The Importance of Water

The Importance of Water

Why are therapists always advising you to drink more water and telling you how beneficial it is for your body? Well, it's because our bodies are made up of approximately 90% water and water is needed for almost all bodily functions, such as circulation, digestion and excretion, so the more you drink the more effective these systems are!

Did you know that water forms 90% to 92% of blood plasma - essential to allow the transport of blood, with its oxygen and nutrients, to our cells and the removal of waste from our bodies such as carbon dioxide and lactic acid.

Water makes up 96% of our urine and is therefore essential for excretion and the removal of waste. If your urine darkens in colour it means that it has a high concentration of waste in it (this could lead to kidney stones) and is a sure sign that you need to drink more water to flush the waste out. Normal water balance in the body produces pale yellow urine.

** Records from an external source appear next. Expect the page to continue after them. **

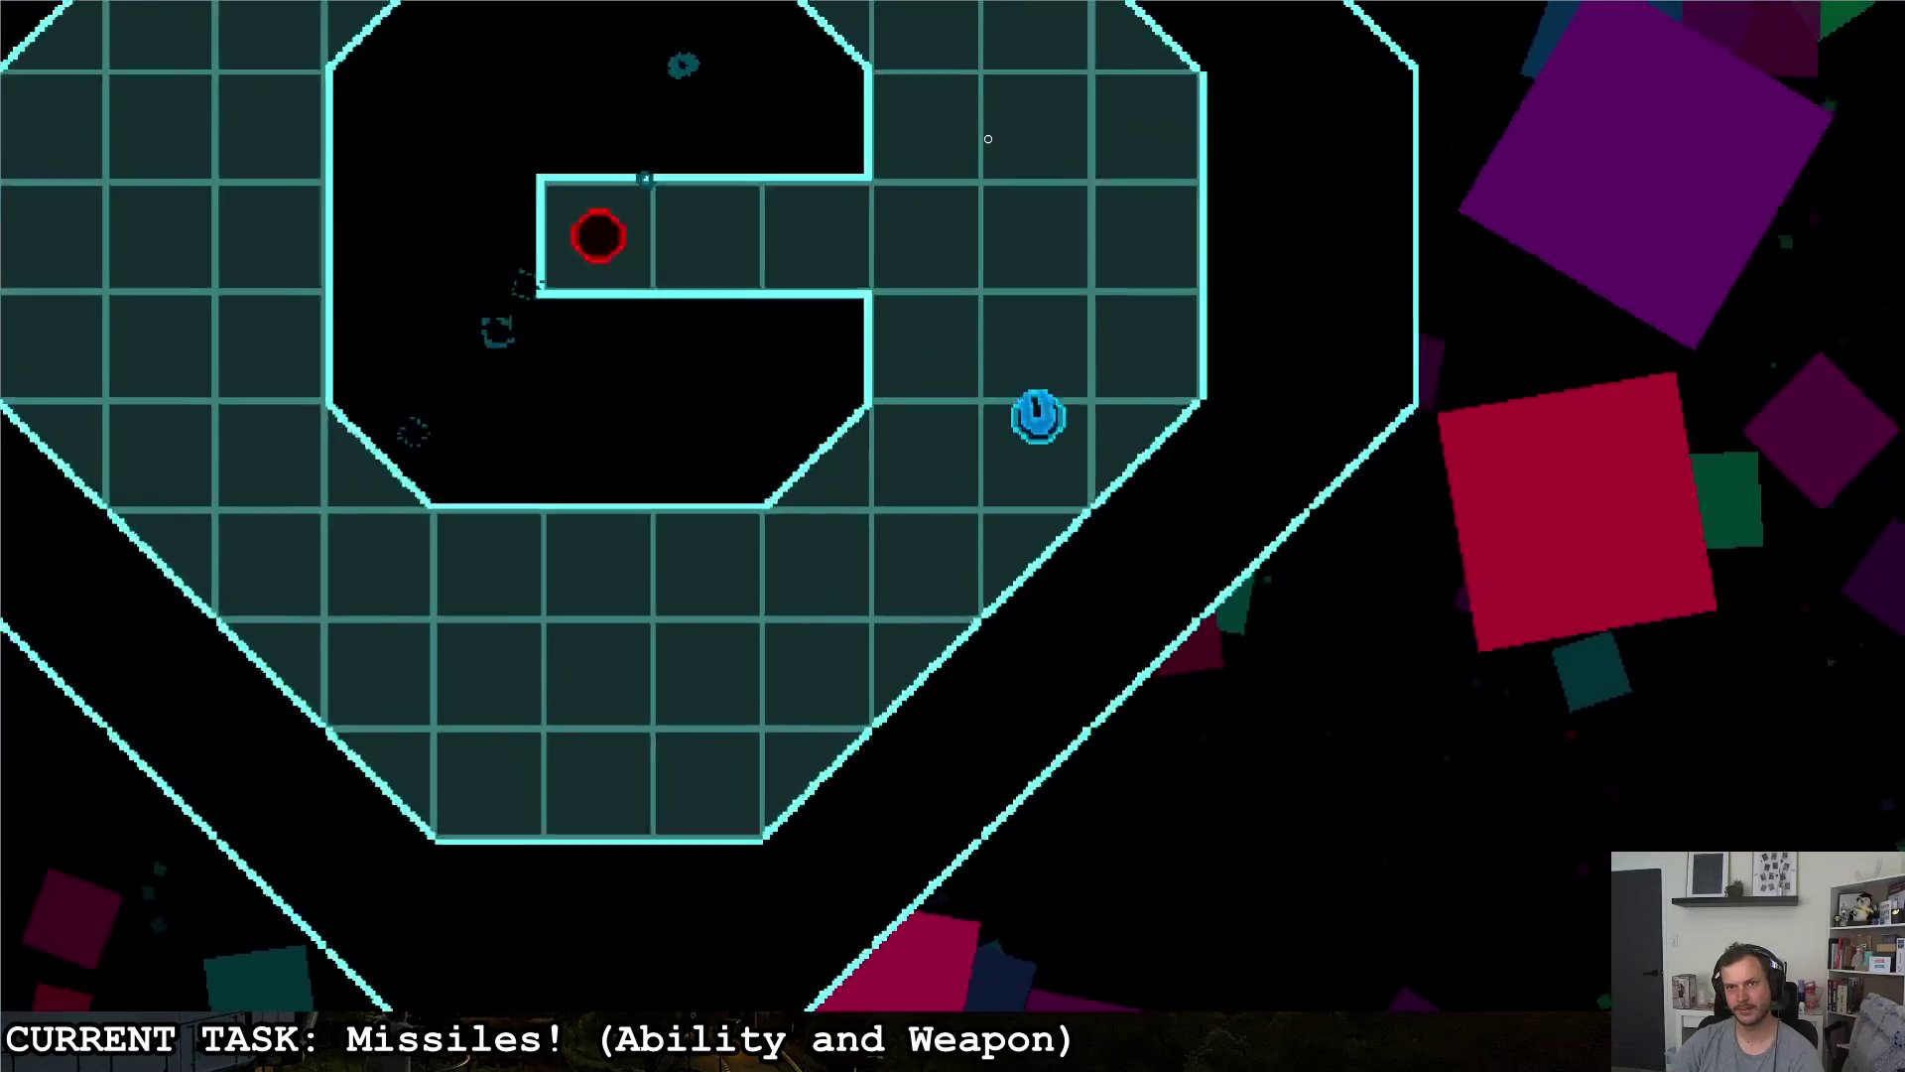
key("s")
key("a")
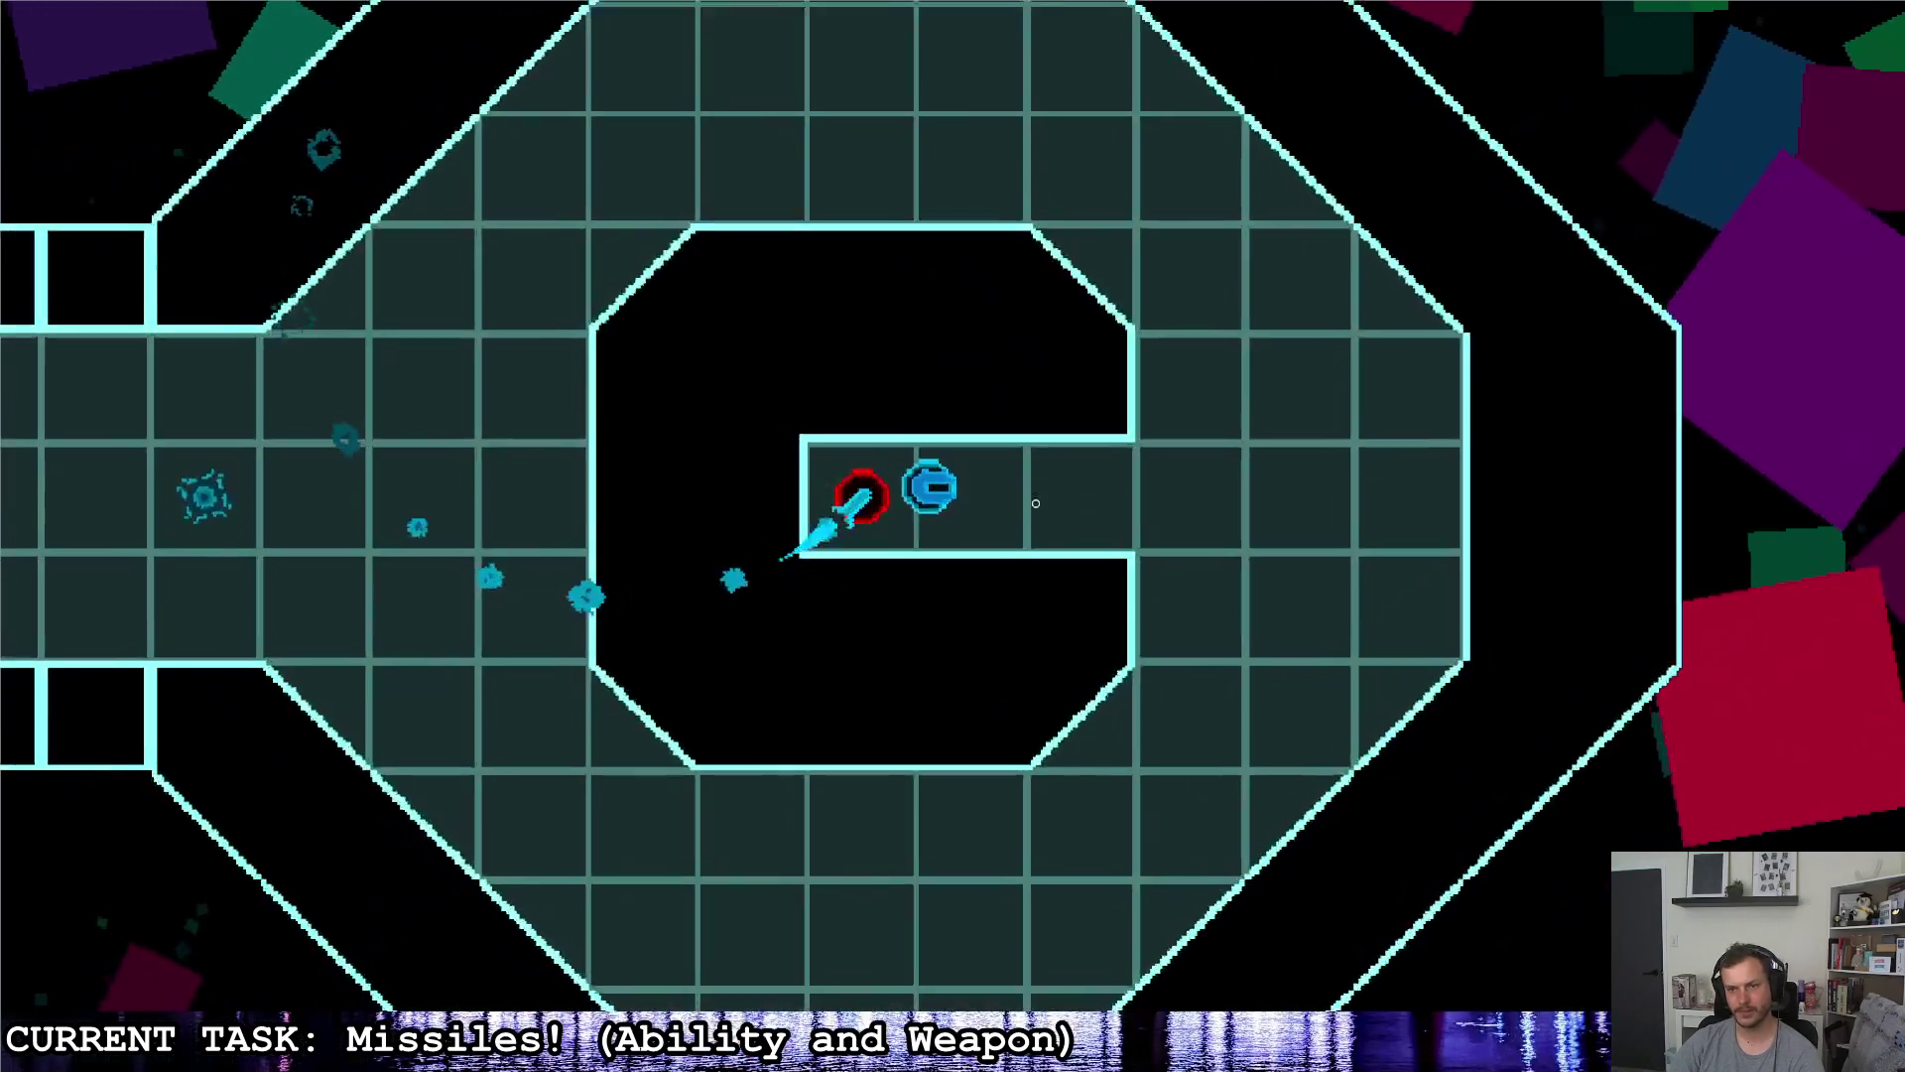
left_click(1037, 511)
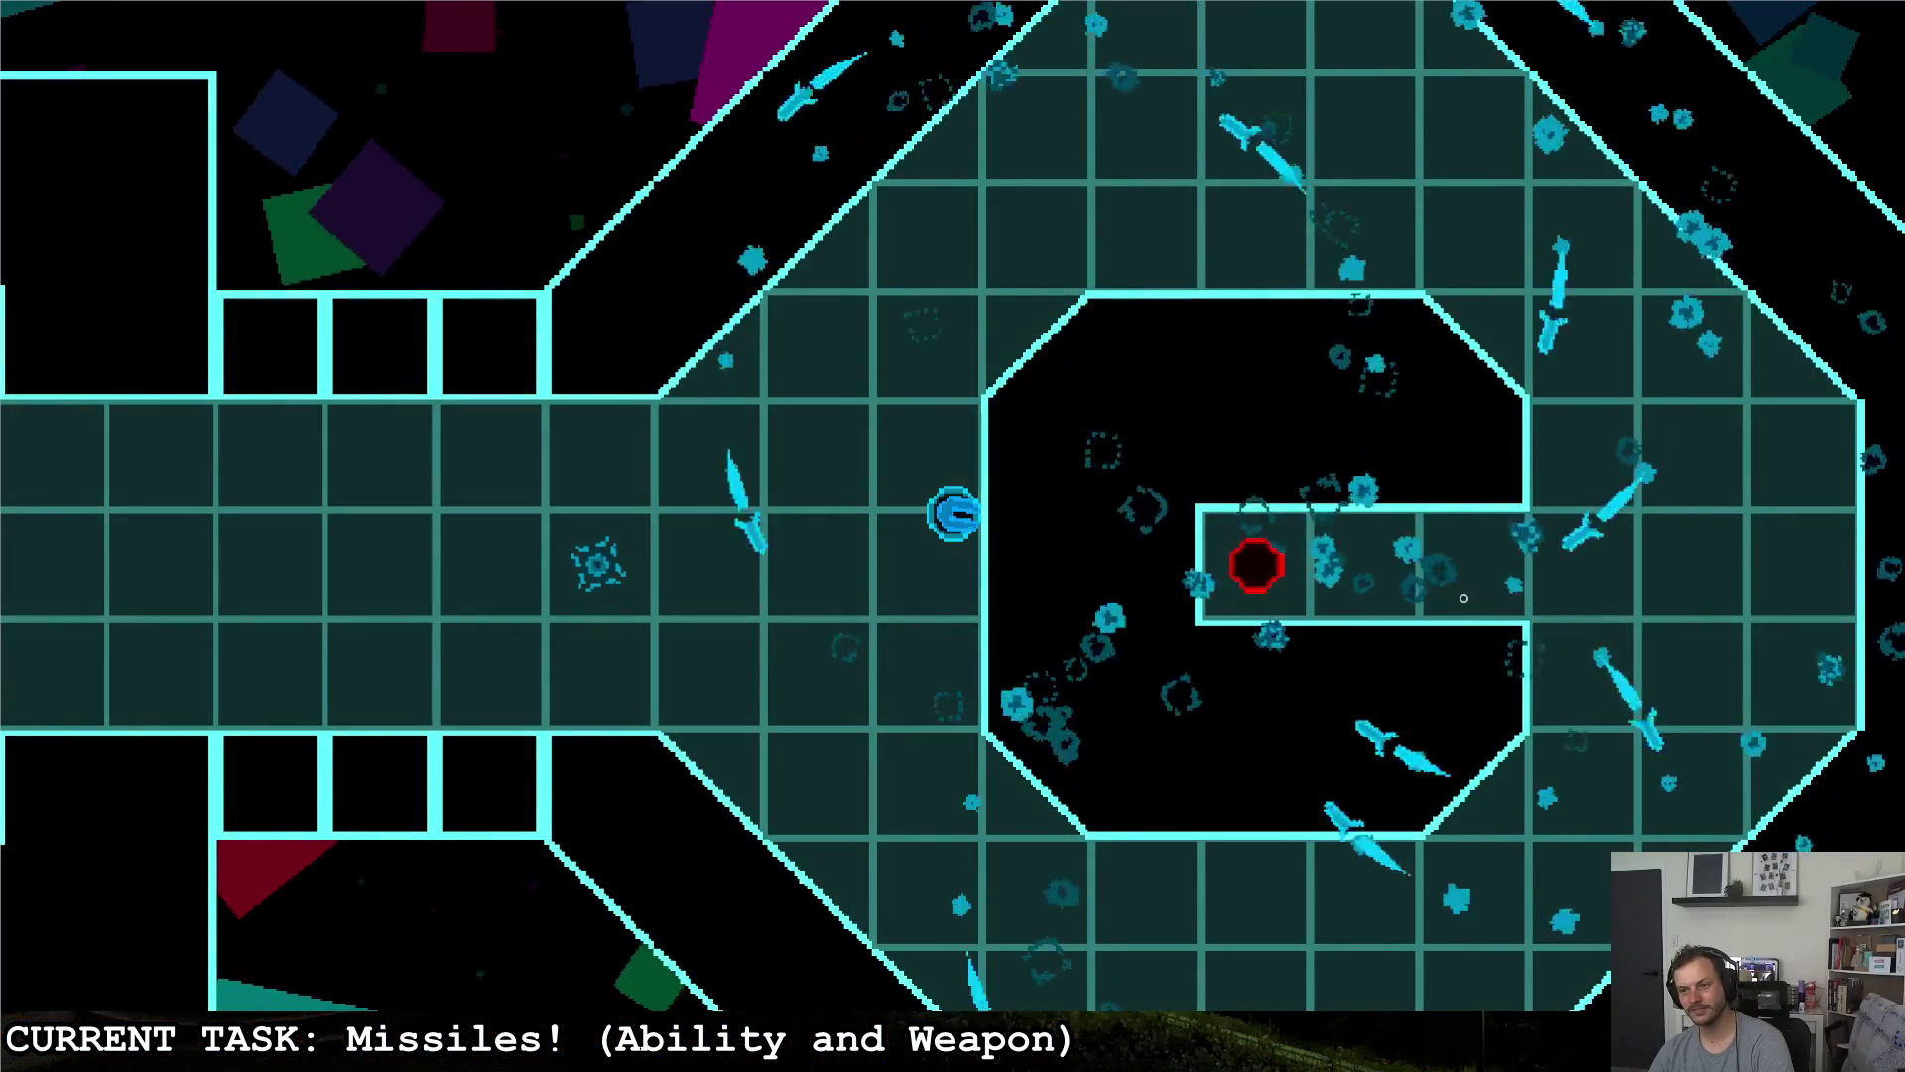
key("Escape")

Water enables us to sweat - an excretory function – and helps to control the body's temperature. During the extreme heat of the summer, sweating can cause the body to lose in excess of 15 glasses of water a day!

Water is part of our saliva and gastric juices which help us to digest food. Very often, the body's need for water is misinterpreted as hunger pangs.

Glen Pa Waterfall

Bones contain approximately 25% water, muscles approximately 75%, so a lack of water leads to dry, brittle bones, stiff joints and a loss of muscle strength, power and speed. As a result, the skeletal/muscular systems become vulnerable to damage. Water is therefore vital for the well being of these systems. Water also lubricates our joints and protects the organs and tissues.

The body requires at least 1.5 litres of water a day to prevent dehydration – which occurs when the body loses more water than it takes in. Did you realize if you feel thirsty you are already dehydrated? Symptoms of dehydration include: Chronic fatigue; Lethargy; and Headaches. In the long term you could suffer from skin problems, rheumatoid pain or anginal pain.

One point to remember is that it is possible to drink too much water – if you drink at least 5 litres over too short a period of time you will get water intoxication. The sodium levels in the blood become diluted making the cells swell which in turn can cause nausea, headaches, confusion and in very rare situations, a coma.

Finally, water that is still and served at room temperature is better for the digestive system than carbonized, or very chilled water. Having said that, if you can only drink it cold, better to do that than drink none at all!